An Interview With Alexis Pauline Gumbs by Kameelah Janan Rasheed c/o Believer

Personal Reflection

Reading an excerpt of Alexis Paul Gumbs’ book, Undrowned: Black Feminist Lessons from Marine Animals, during our session on Nature brought tears to my eyes as she made connections between marine animals and Black folks. I felt seen, affirmed and cared for through her words. It encouraged me to look further into who Alexis is as a writer and I came across this interview which helped me further understand her perspective. This article also affirms me in my own seeking/learning as I journey on a path towards liberation and love in community.

Key Takeaways

Quotes from Alexis Paul Gumbs:

“She was like, ‘Alexis, those people who are walking down the street screaming and talking to themselves are not talking to themselves.’ And I had to really hear that. She was saying it’s so important to actually respect the fact that we are connected to so much more than our own consciousness, and it’s really important to honor that and to relate to that in ways that are balanced and healthy. And intentional. So all that is to say I do feel I’m listening all day long; I would characterize everything I do as a form of listening.

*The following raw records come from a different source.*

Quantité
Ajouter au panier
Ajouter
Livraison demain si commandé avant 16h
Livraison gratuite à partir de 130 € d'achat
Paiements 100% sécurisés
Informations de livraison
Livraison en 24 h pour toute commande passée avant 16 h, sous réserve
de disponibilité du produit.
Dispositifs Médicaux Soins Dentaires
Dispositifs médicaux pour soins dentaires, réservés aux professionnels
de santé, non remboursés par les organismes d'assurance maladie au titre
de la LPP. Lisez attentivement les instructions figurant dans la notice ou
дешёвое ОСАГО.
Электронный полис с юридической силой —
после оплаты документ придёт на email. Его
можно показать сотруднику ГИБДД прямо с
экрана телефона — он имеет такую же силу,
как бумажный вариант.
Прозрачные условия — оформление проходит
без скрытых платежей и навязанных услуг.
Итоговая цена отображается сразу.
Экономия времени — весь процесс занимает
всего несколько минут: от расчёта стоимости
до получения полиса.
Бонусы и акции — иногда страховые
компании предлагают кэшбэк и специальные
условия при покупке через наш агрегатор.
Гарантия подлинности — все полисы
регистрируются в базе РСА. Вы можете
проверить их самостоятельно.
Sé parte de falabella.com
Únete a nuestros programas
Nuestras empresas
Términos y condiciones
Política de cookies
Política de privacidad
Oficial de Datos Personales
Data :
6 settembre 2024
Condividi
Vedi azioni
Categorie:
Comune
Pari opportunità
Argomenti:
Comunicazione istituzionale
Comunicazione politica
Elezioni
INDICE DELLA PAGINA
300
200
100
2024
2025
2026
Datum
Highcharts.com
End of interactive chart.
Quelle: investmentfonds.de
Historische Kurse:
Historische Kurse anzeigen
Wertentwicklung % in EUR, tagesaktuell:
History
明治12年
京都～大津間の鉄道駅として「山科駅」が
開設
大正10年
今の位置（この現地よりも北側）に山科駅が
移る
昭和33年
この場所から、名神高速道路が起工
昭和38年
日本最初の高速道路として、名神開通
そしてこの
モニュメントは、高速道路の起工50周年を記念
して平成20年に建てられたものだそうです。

In terms of my writing rituals, I am very specifically up before the sun rises in a meditative practice of listening. The most intensive specific listening practice is that early morning practice.”

“In my active listening to anyone who’s in a workshop I’m facilitating, or when I’m listening to my elders, I’m not trying to control what they say. I’m not trying to judge whether what they’re saying is worthwhile or if they’re getting to the point. I may have no idea what you’re talking about, but I know I am committed to listening. I’m specific about who I’m sitting with and listening to. I’m really prioritizing queer Black elders. I’m prioritizing Black feminist elders. I’m prioritizing Black kids. That act of priority is also what allows me to completely surrender and say there’s nothing that Black children can do in front of me or say around me that I don’t feel is worth my presence. So in that context, listening can never be a waste of my time. It can never dishonor my attention, because this is what I’m here for. I’m here to be with you. I’m here to learn from you. I understand that to be already decided possibly before I even got here.”

“I would say that in my listening process I experience a lot of clarity, but what I hear and what I write are not always clear to me in the moment. I don’t find myself experiencing very much dissonance even though I’m often experiencing something I can’t categorize. But I don’t feel like what I hear is hurting my ears or giving me a headache. Even when I feel overwhelming sadness and I can’t necessarily index it or note what exactly is causing it, I understand that it is for me. I don’t feel like it reached the wrong address. And that to me is a form of harmony. Even if it’s so complex that I can’t detangle or understand it in a linear sense. And, honestly, I think it’s helpful to view what I’m experiencing as an ancestral reclaiming of my presence, attention, and time. I just want to make more space for the experience that has led to me making less and less time for some of the linear demands that capitalism and the narrative of capitalism had already taught me.”

“What is the point of learning? The point of learning is that we can take care of one another better, right? What else is there to learn?”

“Intelligence is not contextual until it’s intelligible. Why did I learn critical thinking? What has been the relevance in researching and reading things over and over again and thinking as creatively as I can? I realized at a certain point, Oh, this is me trying to learn how to be a daughter to my mother. That’s been my central research project. It’s not the only one, but it’s all relational in that way. How do I daughter these Black women theorists whose work generates my living consciousness? How do I hold space for all my communities of accountability? I’m using your word drive again. That’s the drive. Why be creative? Why think critically? Because it matters how I care for you. That matters to me, and that is the point of it.”